The new report by the Senate investigators said the top WaMu producers, loan officers and sales executives who made high-risk loans or packaged them into securities for sale to Wall Street, were eligible for the bank’s President’s Club, with trips to swank resorts — like Maui in 2005.
WaMu was one of the biggest makers of so-called “option ARM” mortgages. They allowed borrowers to make payments so low that loan debt actually increased every month.

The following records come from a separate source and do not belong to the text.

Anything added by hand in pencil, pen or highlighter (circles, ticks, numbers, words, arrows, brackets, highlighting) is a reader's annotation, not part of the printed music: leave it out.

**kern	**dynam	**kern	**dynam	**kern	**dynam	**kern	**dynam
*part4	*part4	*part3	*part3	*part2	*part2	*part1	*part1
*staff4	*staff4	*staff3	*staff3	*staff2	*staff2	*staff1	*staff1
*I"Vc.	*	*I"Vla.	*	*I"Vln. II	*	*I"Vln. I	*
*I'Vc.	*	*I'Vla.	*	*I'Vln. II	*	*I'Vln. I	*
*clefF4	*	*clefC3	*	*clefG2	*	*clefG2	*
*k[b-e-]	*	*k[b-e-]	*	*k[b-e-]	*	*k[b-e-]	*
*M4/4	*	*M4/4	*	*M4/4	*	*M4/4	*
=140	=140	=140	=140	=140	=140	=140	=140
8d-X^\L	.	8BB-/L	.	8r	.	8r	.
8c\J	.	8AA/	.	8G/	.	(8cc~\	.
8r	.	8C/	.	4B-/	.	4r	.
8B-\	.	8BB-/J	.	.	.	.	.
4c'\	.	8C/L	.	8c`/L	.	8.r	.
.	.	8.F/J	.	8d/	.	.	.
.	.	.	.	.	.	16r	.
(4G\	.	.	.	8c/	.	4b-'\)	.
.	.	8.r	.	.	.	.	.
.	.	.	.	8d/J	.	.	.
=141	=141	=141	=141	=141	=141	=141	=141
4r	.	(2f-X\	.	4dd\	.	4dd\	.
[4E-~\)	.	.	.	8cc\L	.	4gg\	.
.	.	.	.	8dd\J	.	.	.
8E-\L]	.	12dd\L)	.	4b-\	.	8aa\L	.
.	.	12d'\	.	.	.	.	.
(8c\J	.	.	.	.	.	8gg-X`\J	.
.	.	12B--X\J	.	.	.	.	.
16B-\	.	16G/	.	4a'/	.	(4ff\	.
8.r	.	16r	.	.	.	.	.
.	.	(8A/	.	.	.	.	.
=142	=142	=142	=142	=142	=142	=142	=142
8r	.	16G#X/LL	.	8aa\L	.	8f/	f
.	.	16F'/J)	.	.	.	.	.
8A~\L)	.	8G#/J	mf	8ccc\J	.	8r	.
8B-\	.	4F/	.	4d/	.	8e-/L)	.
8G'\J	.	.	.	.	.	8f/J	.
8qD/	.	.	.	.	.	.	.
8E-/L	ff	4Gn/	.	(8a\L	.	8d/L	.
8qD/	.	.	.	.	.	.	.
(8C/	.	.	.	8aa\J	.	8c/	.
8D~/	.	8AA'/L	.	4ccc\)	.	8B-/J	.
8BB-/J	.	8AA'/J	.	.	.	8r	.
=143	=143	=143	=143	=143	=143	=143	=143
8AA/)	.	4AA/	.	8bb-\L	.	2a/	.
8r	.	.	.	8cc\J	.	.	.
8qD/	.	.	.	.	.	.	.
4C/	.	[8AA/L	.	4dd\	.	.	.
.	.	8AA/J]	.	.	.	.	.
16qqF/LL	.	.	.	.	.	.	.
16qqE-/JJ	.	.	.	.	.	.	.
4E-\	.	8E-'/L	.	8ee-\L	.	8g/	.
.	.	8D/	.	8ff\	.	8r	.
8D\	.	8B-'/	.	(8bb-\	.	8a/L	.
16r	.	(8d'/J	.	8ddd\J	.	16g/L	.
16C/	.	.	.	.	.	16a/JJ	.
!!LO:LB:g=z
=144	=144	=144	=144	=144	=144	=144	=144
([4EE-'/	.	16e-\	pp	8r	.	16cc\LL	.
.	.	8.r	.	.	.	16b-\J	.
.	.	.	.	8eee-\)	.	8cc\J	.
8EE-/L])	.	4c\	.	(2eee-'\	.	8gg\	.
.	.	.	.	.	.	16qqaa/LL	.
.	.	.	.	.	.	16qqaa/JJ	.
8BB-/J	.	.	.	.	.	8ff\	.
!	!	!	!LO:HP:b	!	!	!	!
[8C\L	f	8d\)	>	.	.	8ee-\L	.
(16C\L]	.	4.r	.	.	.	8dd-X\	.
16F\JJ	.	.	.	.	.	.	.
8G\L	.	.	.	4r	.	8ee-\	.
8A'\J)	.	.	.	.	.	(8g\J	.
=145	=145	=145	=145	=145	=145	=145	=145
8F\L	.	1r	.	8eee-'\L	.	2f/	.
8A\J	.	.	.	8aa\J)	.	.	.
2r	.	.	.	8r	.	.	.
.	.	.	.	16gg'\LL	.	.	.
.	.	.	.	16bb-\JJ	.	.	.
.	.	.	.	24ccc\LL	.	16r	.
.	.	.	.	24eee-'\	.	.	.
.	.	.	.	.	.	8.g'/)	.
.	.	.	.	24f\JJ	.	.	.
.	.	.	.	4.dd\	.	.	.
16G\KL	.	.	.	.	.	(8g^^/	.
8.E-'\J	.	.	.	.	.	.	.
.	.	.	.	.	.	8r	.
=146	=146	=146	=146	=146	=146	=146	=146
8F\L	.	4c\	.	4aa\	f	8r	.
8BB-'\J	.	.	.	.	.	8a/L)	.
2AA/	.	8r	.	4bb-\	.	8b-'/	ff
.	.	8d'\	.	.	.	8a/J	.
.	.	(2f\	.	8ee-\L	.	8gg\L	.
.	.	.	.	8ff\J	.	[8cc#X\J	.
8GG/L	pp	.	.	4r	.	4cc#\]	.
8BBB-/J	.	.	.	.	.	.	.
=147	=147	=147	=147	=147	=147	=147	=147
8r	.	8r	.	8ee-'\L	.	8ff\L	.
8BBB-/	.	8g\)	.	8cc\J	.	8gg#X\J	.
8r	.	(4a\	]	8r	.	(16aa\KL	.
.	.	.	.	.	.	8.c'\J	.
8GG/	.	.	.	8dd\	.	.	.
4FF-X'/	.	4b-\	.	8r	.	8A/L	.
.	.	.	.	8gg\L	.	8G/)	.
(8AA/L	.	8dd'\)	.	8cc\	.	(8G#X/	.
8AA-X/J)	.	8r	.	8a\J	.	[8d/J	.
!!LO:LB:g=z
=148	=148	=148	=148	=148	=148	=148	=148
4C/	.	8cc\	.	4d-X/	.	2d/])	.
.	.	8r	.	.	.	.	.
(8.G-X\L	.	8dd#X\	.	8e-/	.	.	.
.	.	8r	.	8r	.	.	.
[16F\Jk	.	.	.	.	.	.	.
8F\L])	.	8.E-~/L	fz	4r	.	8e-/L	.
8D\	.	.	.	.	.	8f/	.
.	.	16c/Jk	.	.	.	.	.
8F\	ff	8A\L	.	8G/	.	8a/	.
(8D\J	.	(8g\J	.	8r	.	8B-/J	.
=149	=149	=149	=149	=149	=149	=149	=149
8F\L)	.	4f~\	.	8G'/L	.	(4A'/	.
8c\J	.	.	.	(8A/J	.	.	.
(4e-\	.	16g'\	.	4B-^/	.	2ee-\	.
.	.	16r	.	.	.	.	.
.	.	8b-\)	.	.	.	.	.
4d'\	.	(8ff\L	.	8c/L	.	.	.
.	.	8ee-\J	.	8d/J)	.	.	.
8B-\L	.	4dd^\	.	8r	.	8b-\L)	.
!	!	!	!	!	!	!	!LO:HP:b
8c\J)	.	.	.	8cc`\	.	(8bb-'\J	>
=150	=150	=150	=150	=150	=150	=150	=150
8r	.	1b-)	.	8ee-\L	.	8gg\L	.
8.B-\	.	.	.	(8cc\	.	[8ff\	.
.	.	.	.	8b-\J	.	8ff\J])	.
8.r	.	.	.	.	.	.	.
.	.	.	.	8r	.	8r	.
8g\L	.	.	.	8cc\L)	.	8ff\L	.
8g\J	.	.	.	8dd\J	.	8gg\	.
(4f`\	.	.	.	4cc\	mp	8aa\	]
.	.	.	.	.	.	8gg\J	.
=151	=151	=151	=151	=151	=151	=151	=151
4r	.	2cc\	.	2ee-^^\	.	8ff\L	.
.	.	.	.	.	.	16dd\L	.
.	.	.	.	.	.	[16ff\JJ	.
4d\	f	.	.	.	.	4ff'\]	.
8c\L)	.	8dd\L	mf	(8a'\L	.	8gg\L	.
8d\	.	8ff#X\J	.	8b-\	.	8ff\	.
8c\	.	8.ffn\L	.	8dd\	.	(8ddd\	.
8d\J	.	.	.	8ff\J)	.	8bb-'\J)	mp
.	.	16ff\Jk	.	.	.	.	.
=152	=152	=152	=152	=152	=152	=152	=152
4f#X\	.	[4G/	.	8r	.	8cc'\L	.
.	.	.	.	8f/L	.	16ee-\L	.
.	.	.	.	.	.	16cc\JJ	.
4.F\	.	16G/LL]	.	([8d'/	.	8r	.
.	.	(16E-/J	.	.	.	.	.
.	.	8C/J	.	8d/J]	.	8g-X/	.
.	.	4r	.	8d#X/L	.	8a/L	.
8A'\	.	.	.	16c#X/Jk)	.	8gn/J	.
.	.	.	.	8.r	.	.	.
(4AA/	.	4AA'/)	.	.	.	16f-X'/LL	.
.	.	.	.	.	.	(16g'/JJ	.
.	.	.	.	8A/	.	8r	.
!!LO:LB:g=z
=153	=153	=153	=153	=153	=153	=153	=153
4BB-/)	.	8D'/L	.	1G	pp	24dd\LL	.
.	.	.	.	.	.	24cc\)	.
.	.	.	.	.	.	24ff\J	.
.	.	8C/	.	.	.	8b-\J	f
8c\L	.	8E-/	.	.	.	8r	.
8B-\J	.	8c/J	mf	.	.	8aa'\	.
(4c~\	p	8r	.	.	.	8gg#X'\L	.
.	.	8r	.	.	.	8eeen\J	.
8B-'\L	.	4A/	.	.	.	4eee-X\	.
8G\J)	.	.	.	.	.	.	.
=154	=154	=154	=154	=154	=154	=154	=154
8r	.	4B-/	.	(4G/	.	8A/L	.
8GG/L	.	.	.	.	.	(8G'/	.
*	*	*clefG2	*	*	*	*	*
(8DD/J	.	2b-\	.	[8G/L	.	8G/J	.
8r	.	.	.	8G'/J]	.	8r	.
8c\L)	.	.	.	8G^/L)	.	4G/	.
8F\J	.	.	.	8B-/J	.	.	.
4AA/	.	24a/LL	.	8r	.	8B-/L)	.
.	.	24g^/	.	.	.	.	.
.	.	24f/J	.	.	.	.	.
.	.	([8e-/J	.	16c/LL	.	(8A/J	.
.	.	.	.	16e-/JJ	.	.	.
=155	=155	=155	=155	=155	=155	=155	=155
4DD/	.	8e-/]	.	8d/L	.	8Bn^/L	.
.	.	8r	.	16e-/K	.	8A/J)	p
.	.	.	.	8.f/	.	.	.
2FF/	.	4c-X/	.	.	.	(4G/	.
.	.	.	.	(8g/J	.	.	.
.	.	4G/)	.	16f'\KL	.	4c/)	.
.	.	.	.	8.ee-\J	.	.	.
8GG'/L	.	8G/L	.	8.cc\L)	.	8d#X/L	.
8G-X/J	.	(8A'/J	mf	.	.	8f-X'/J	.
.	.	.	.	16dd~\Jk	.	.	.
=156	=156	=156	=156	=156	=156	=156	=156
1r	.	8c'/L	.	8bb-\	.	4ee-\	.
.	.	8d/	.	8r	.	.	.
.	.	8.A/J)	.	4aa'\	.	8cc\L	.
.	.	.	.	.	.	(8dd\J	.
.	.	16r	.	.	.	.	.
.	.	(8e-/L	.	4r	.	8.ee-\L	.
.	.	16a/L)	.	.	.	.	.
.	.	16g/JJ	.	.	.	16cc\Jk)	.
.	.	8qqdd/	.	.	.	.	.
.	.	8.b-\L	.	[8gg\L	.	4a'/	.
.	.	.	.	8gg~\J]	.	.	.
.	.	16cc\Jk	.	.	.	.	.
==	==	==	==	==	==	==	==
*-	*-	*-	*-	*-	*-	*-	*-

In some cases, sales associates in WaMu offices in California fabricated loan documents, cutting and pasting false names on borrowers’ bank statements. The company’s own probe in 2005, three years before the bank collapsed, found that two top producing offices — in Downey and Montebello, Calif. — had levels of fraud exceeding 58 percent and 83 percent of the loans. Employees violated the bank’s policies on verifying borrowers’ qualifications and reviewing loans.
In an episode in 2007, some of WaMu’s mortgages were viewed as so suspect by American International Group Inc. that it refused to insure them and complained to both California and federal regulators, according to the Senate investigators. AIG itself nearly collapsed in the fall of 2008 and received about $180 billion in bailout aid from the government.
Washington Mutual was repeatedly criticized over the years by its internal auditors and federal regulators for sloppy lending that resulted in high default rates, according to the report. Violations were so serious that in 2007, Washington Mutual closed its affiliate Long Beach Mortgage Co. as a separate entity and took over its subprime lending operations.